Was kann man tun, wenn die Katze nicht aufhört zu beißen?

Was kann man tun, wenn die Katze nicht aufhört zu beißen?

Sicherlich kann jeder Katzenbesitzer bestätigen: Müsste man das Verhalten der Haustiger mit zwei Eigenschaften beschreiben, kommen vor allem zwei Charakteristika in den Sinn: Verspieltheit und ein eigenes Wesen. Letztere Eigenschaft hat wohl mancher schon schmerzhaft erleben müssen, denn leicht kann es sein, dass Katze oder Kater während des Spielens zubeißt oder kratzt. Was kann man gegen dieses Beißen und Kratzen tun?

Das Katzen ganz eigene Wesen sind, ist hinlänglich bekannt. Nicht immer sind sie zum Beispiel, im Gegensatz zu Hunden, zum Spielen aufgelegt. Doch was tun, wenn der Stubentiger ständig beißt oder allgemein aggressives Verhalten zeigt? Bevor Maßnahmen ergriffen werden, gilt es zunächst, Ursachenforschung zu betreiben; denn das aggressive Verhalten der Katze kann mehrere Gründe haben. Zunächst sollte die Möglichkeit einer Krankheit ausgeschlossen werden; kann der Tierarzt keine Ursache feststellen, sollte überlegt werden, ob häusliche Stressquellen für das Tier bestehen. Zu wenig Freigang oder geringe Abwechslung können die Auslöser sein. Unter Umständen kann daher, falls möglich, auch die Anschaffung einer zweiten Katze das Problem der Langeweile bzw. Einsamkeit lösen.
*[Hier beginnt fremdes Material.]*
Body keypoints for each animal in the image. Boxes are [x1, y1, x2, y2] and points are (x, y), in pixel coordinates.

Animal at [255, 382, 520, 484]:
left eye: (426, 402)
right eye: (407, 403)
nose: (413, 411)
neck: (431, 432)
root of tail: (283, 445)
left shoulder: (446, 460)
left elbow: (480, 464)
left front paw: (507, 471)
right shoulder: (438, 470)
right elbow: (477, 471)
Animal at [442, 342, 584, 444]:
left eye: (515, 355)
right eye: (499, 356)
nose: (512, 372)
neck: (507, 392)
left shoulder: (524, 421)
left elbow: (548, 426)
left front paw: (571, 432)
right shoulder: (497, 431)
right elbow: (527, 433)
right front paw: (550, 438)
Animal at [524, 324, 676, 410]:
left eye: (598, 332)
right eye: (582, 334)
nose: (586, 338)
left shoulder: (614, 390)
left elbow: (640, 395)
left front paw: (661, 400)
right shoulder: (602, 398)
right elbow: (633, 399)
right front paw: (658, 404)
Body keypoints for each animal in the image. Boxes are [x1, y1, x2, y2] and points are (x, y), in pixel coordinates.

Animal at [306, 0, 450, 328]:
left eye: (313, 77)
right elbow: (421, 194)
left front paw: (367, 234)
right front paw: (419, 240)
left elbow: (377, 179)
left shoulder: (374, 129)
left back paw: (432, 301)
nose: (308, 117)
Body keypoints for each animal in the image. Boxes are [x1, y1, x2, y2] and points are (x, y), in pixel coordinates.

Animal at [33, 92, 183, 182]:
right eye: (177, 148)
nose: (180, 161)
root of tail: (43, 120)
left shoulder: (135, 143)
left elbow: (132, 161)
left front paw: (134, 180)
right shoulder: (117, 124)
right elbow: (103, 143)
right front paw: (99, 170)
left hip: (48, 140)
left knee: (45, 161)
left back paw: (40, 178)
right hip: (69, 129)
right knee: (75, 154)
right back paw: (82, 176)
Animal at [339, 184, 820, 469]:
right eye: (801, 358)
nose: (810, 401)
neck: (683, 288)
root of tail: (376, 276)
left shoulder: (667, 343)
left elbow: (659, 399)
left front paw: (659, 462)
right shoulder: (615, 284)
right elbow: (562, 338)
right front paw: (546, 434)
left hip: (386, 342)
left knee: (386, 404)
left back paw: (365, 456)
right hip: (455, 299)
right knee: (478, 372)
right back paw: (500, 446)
Doch bevor ein solcher Schritt in Erwägung gezogen wird, ist es ratsam, das genaue Verhalten des Stubentigers zu beobachten; ein guter Anhaltspunkt sind dabei die Augen: Blinzelt die Katze langsam oder zwinkert sie, ist das in der Regel ein Zeichen der Zuneigung; zu dieser Geste gehört, dass die Katze den Blickkontakt mit dem Abwenden des Kopfes unterbricht – denn nur einen potenziellen Reviergegner würde sie anstarren. Daher sollte man auch tunlichst dem Vorbild des Tieres folgen und einen längeren Blickkontakt vermeiden. Andererseits ist natürlich Vorsicht angebracht, wenn der Stubentiger den Augenkontakt für längere Zeit hält; denn dieses Verhalten offenbart – gepaart mit verengten Pupillen –zweifellos Aggressionspotenzial.

Auch über die Ohren verrät die Katze einiges über ihren Zustand; kier können zwei Varianten unterschieden werden: Sind die Lauscher flach angelegt, deutet dies auf eine sogenannte Fight-or-flight-Reaktion hin: Die Katze hat eine potenzielle Gefahrenquelle ausgemacht und wird sich – sofern die Bedrohung bestehen bleibt – auf einen Angriff („fight“) vorbereiten oder die Flucht („flight“) ergreifen. Anders sieht es aus, wenn der Stubentiger eine Beute ausgemacht hat: Dann stellt er die Ohren hoch auf, um jedes kleinste Geräusch wahrnehmen zu können. Ist die Katze entspannt, kann man in der Regel langsame Bewegungen der Ohren wahrnehmen, die bedeuten, dass auf Umgebungsgeräusche reagiert wird.

Eine gute Kenntnis der Gesten und Verhaltensweisen der Katze ist besonders dann wichtig, wenn man ihr aggressives Verhalten abtrainieren möchte. Sollte der Haustiger beispielsweise im Spiel mit Ihnen zu weit gehen und die Krallen oder Zähne ausfahren, wird geraten, der Katze mit einem resoluten „Nein“ auf die Pfote zu tippen, um ihr zu signalisieren, dass ihr momentanes Verhalten in Zukunft unterbleiben soll. Schlagen darf man das Tier jedoch in keinem Fall; außerdem kann eine solche Konditionierung nur wirken, wenn der Katze ohne Verzögerung gezeigt wird, dass die gerade gezeigte Verhaltensweise nicht toleriert wird. Andernfalls wird das Tier die Ermahnung nicht verknüpfen können und ein Lerneffekt bleibt aus. In jedem Fall verdient Ihr Stubentiger auch bei aggressivem Verhalten zweierlei: Viel Geduld und vor allem Zuneigung.